Similar coverage as I have seen so far with insurance companies who know you have a pre-existing illness does not constitute affordable coverage. It will be interesting to see when it's all said and done what the actual monthly premiums will be since those with hepc are considered high risk.
Let me tell you!!!!!!!!! I just got a letter from AETNA informing me that my insurance will go from the $480/month I now pay to $560/month starting next month... This is just for me, not my family and that is with a $5,000.00 deductible!
I'm glad to see they will have to drop the lifetime limit though... mine is 2 mil.... and at the cost of this tx, I was concerned about anything else coming up in the future.
I don't know if you heard about WellPoint/Anthem Blue Cross here in California.
They were going to raise rates for individual policy holders in California by as high as 39% at the beginning of this year. They said they had to raise rates because Angela Braly, the chief executive of WellPoint (who makes over a million a year in salary and 8 million in stock options), "the rate increases were necessary to keep the company solvent". Typical corporate doomsday scenario. If they don't get their way they will go broke due to all those ill customers they have to pay for. Gee I thought that was their business? Insuring customers who may need medical services. Of course their real business is to increase profits, period. Ms. Braly was hired for her patient advocacy expertise.
At the same time they were pleading loss of revenues WellPoint gave 39 of its executives more than $1 million each and spent more than $27 million on 103 lavish executive retreats. I guess this is what they call "belt tightening" at WellPoint.
This was when the Health Reform Bill appeared dead and they thought they could sneak the increase in under the radar. Unfortunately for WellPoint, the administration put pressure on them to justify the increase before congress. After months of PR and justifying the increase as legal it turns out that there was a technical error in some of the paper work when applying for the cost increase in California and now they have dropped their "necessity" to increase the rates by 39% to remain solvent. At least for now. While they wait for all the bad PR to blow over.
Health and Human Services Secretary Kathleen Sebelius noted last week that profits for the country’s 10 largest insurance companies outpaced inflation in the last decade 10 to one. Anthem’s parent, WellPoint, reported a $2.7 billion profit in the last quarter of 2009.

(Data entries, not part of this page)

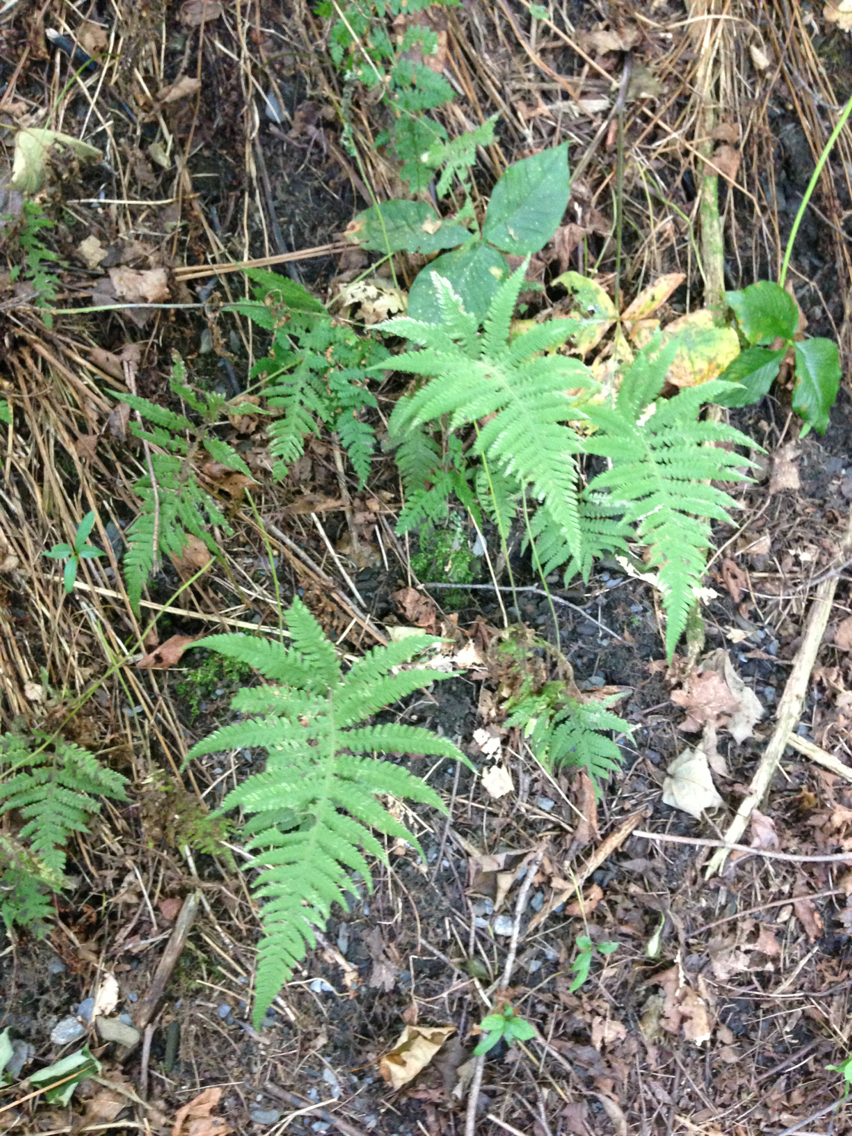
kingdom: Plantae
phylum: Tracheophyta
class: Polypodiopsida
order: Polypodiales
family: Thelypteridaceae
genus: Phegopteris
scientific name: Phegopteris connectilis
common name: Beech fern
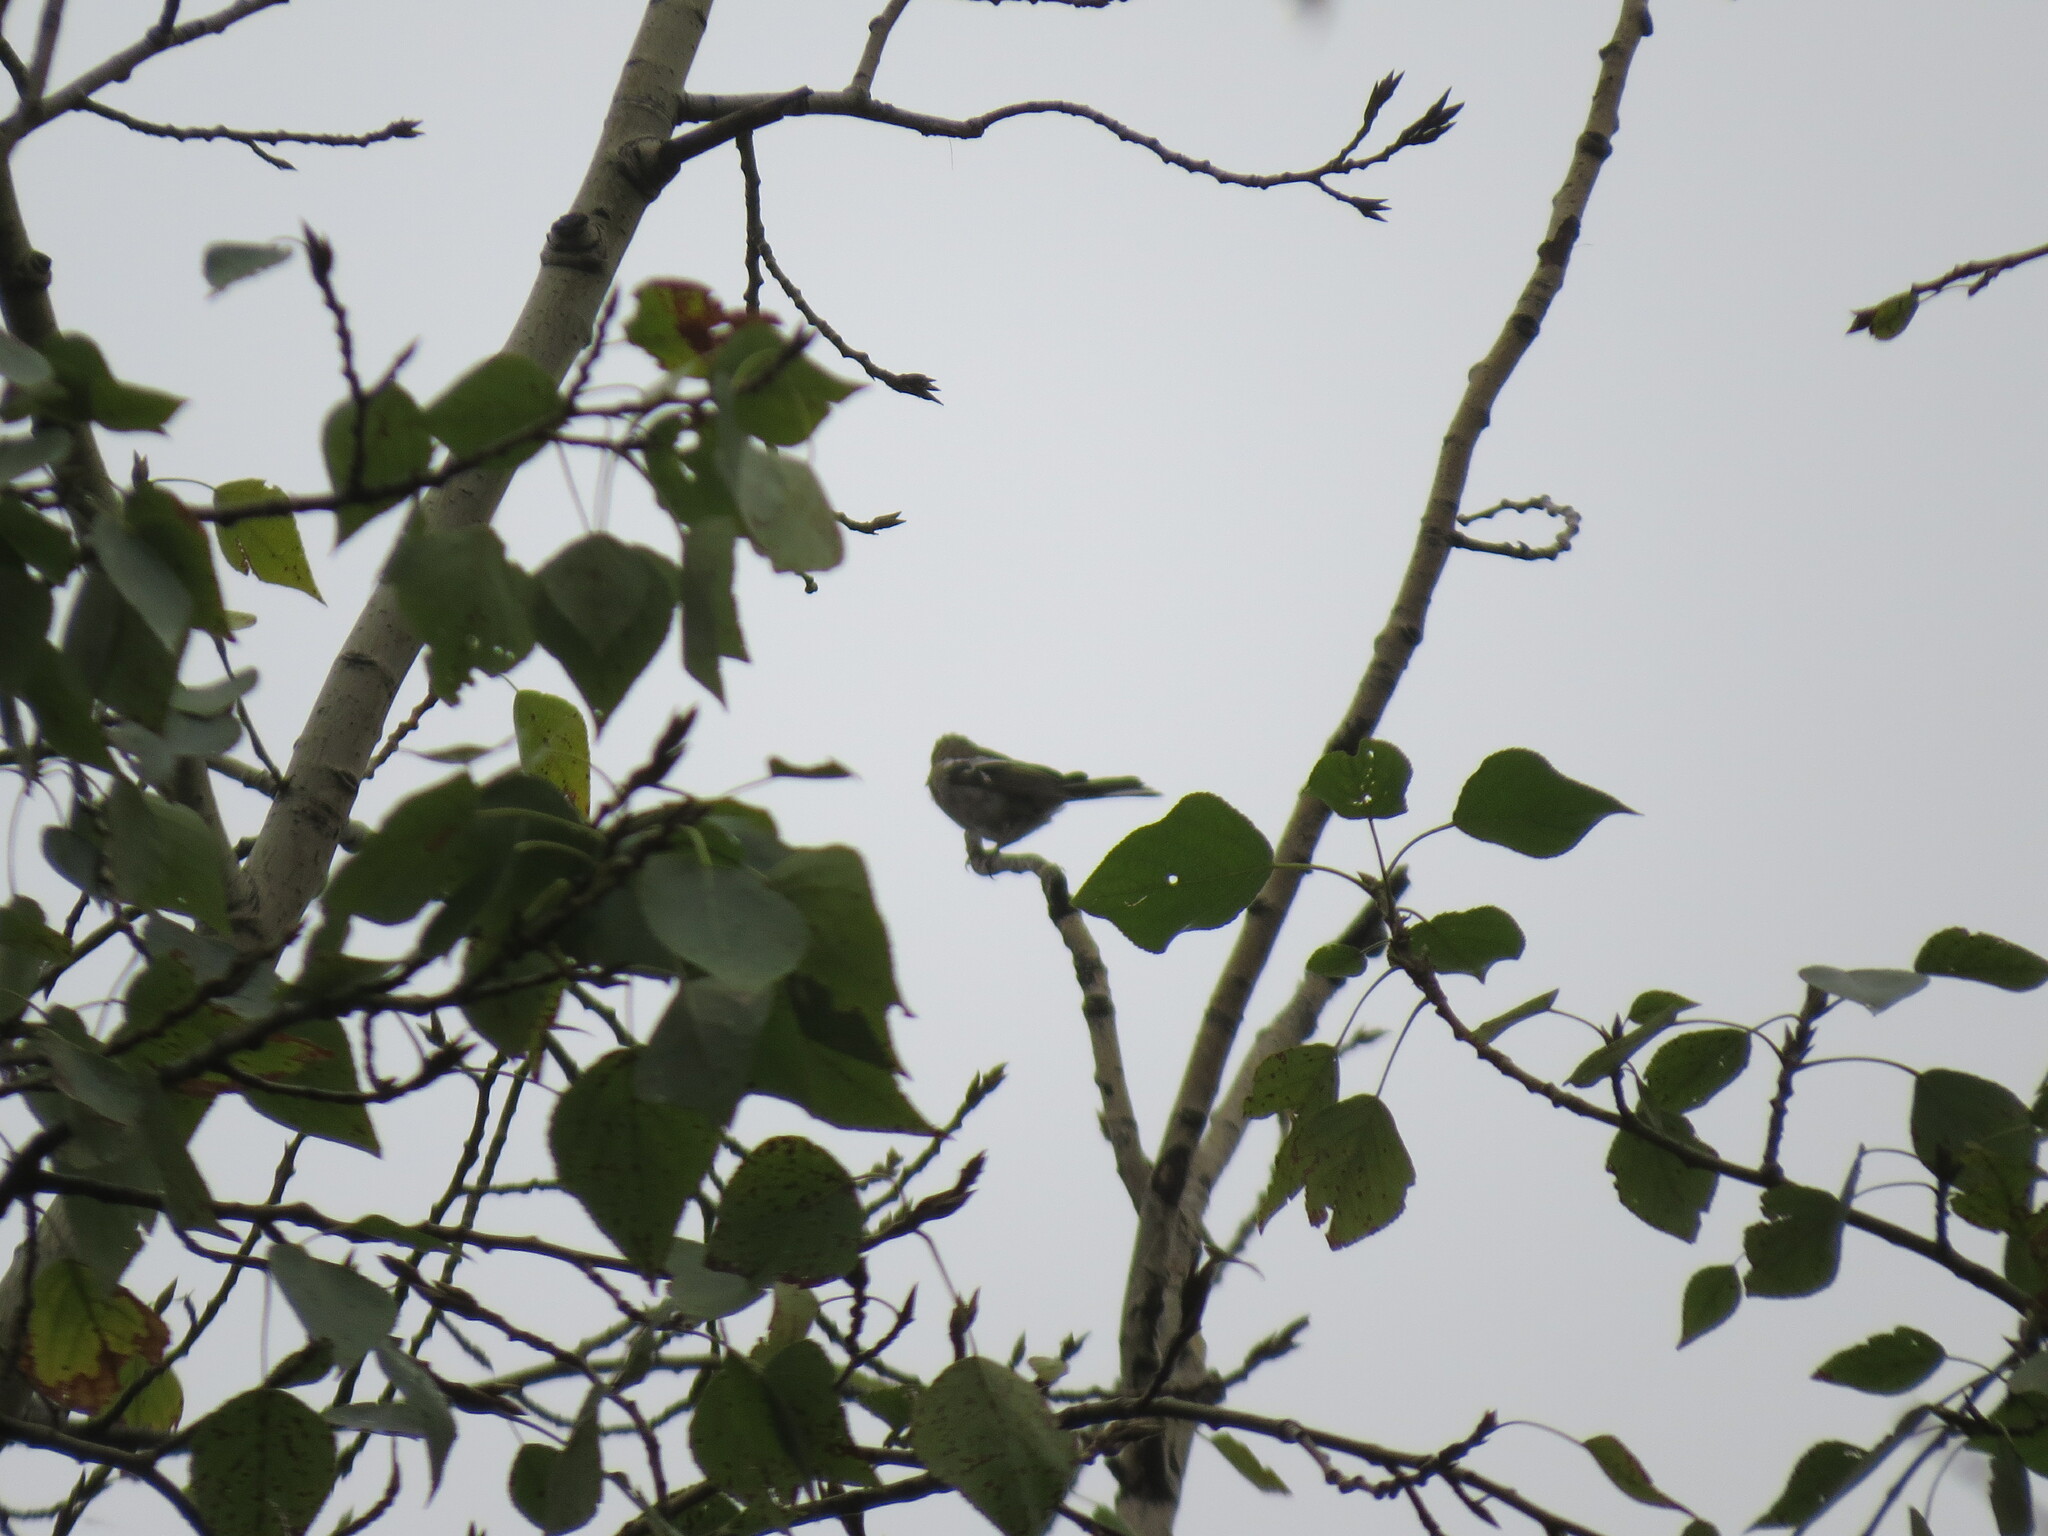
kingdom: Animalia
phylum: Chordata
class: Aves
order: Passeriformes
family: Fringillidae
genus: Fringilla
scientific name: Fringilla coelebs
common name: Common chaffinch
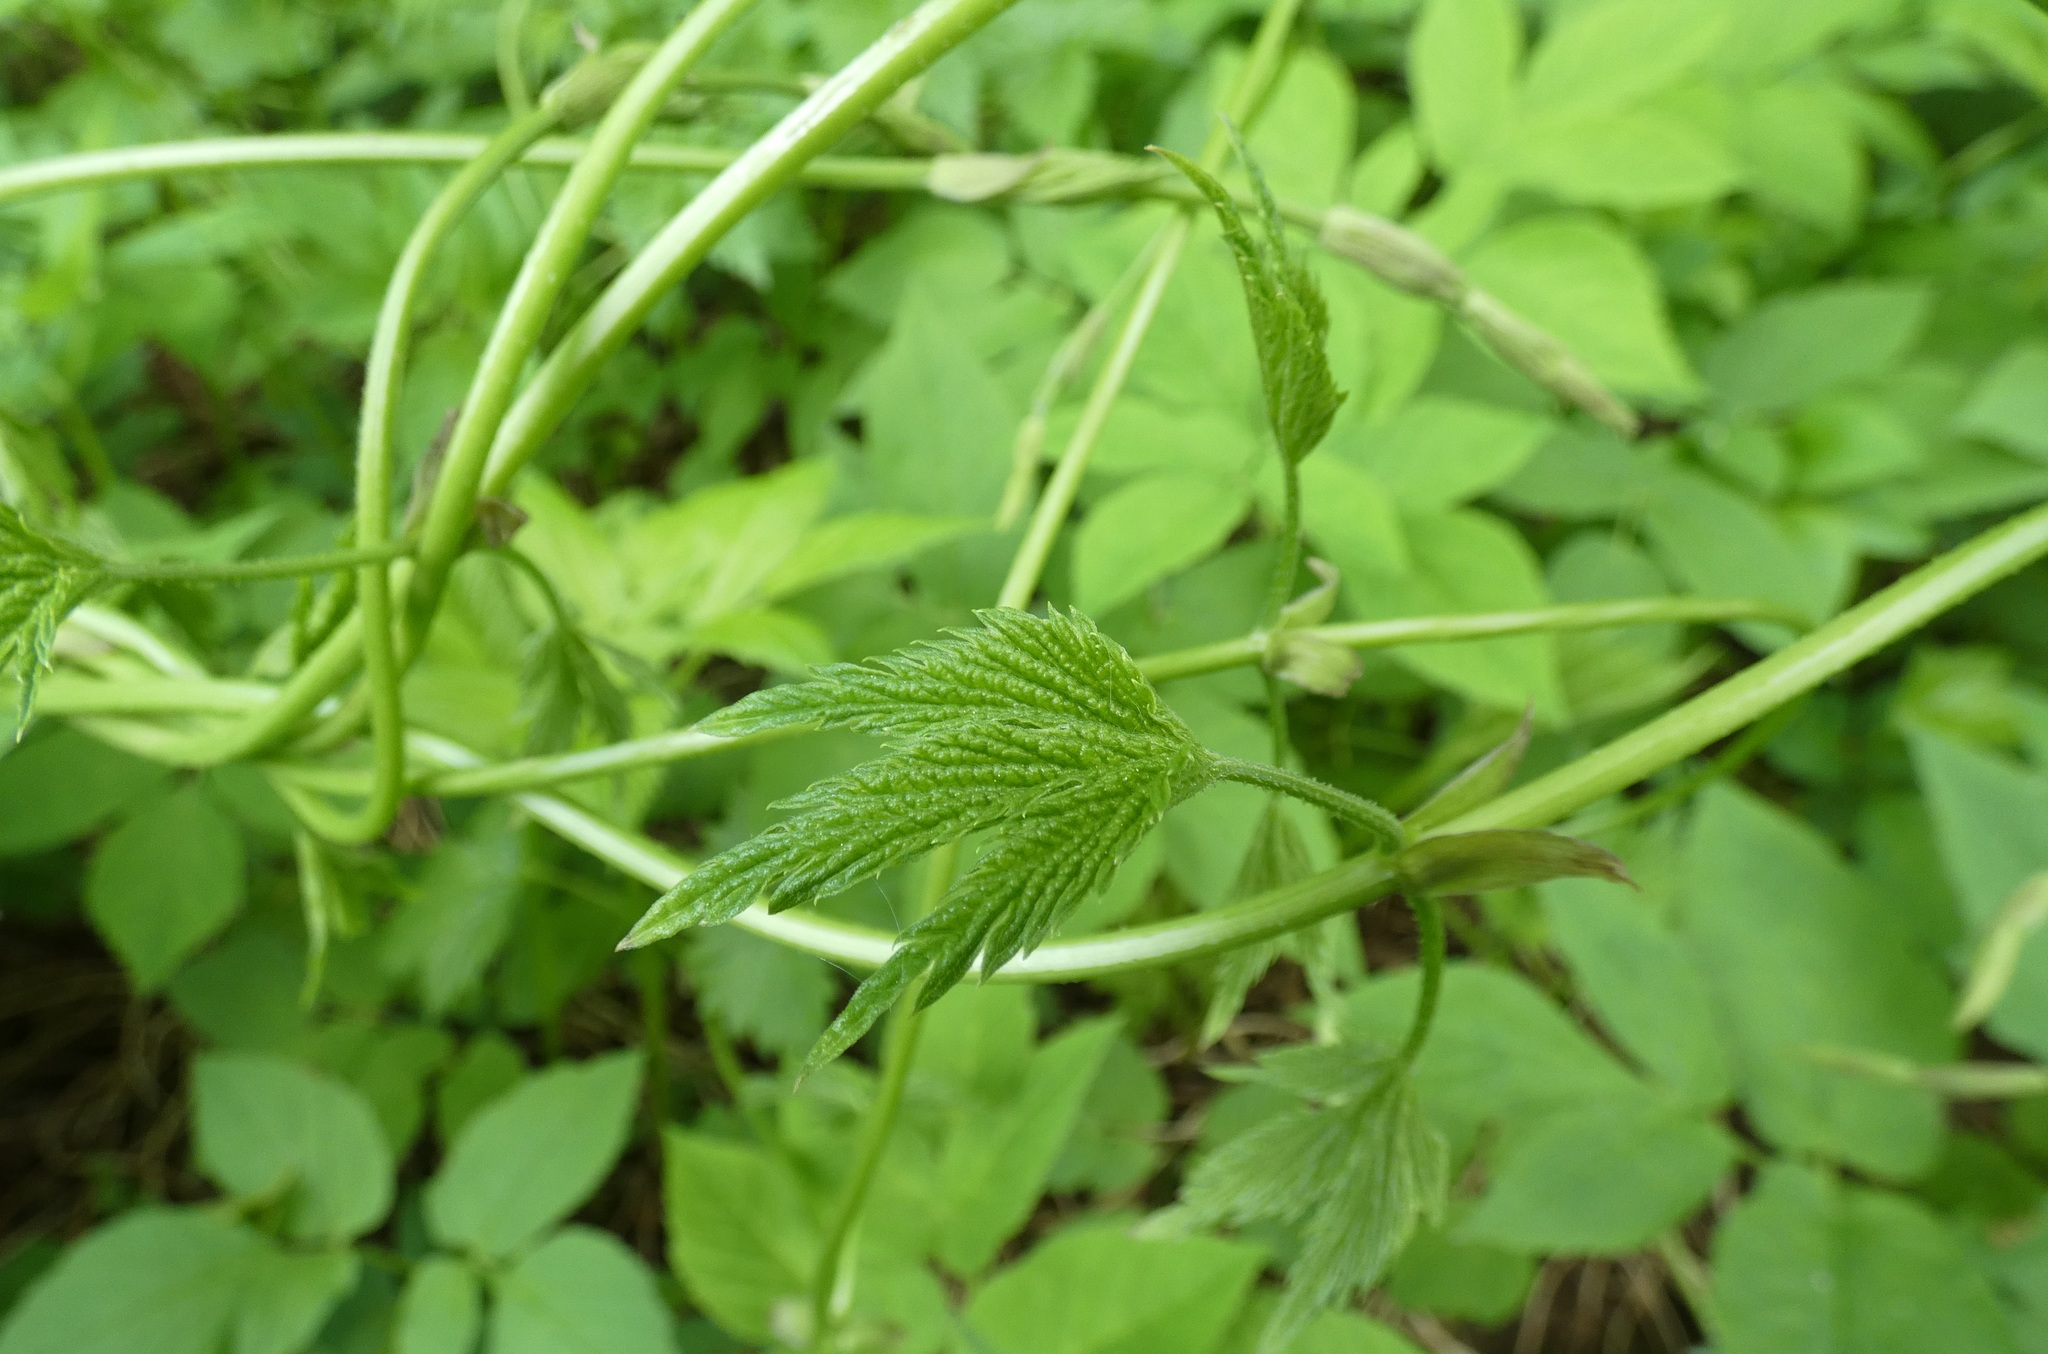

LOS ANGELES — Insurance giant Anthem Blue Cross drew public outrage and criticism by President Barack Obama as a poster child for out-of-control health care costs when it proposed raising rates for Californians by as much as 39 percent.
On Thursday, Los Angeles-based Anthem withdrew plans for the increase.
Anthem made the decision after an independent audit determined the company's justification for raising premiums was based on flawed data, state Insurance Commissioner Steve Poizner (now running for governor) said.
The decision also came one day after Anthem's parent, Wellpoint, Inc. of Indianapolis, announced its first-quarter profit soared by 51 percent.(!)
Anthem said separately it will file a new application for a rate increase with the California Department of Insurance and the Department of Managed Health Care, perhaps as early as next month. It added that any errors in its original application were inadvertent.
"The current application that was withdrawn today (Thursday) was just flawed," Poizner said during a conference call with reporters. He added that it contained mathematical errors and in some instances double counting of data.
Neither Poizner nor Anthem officials said just how big the insurance giant's next proposed increase would be.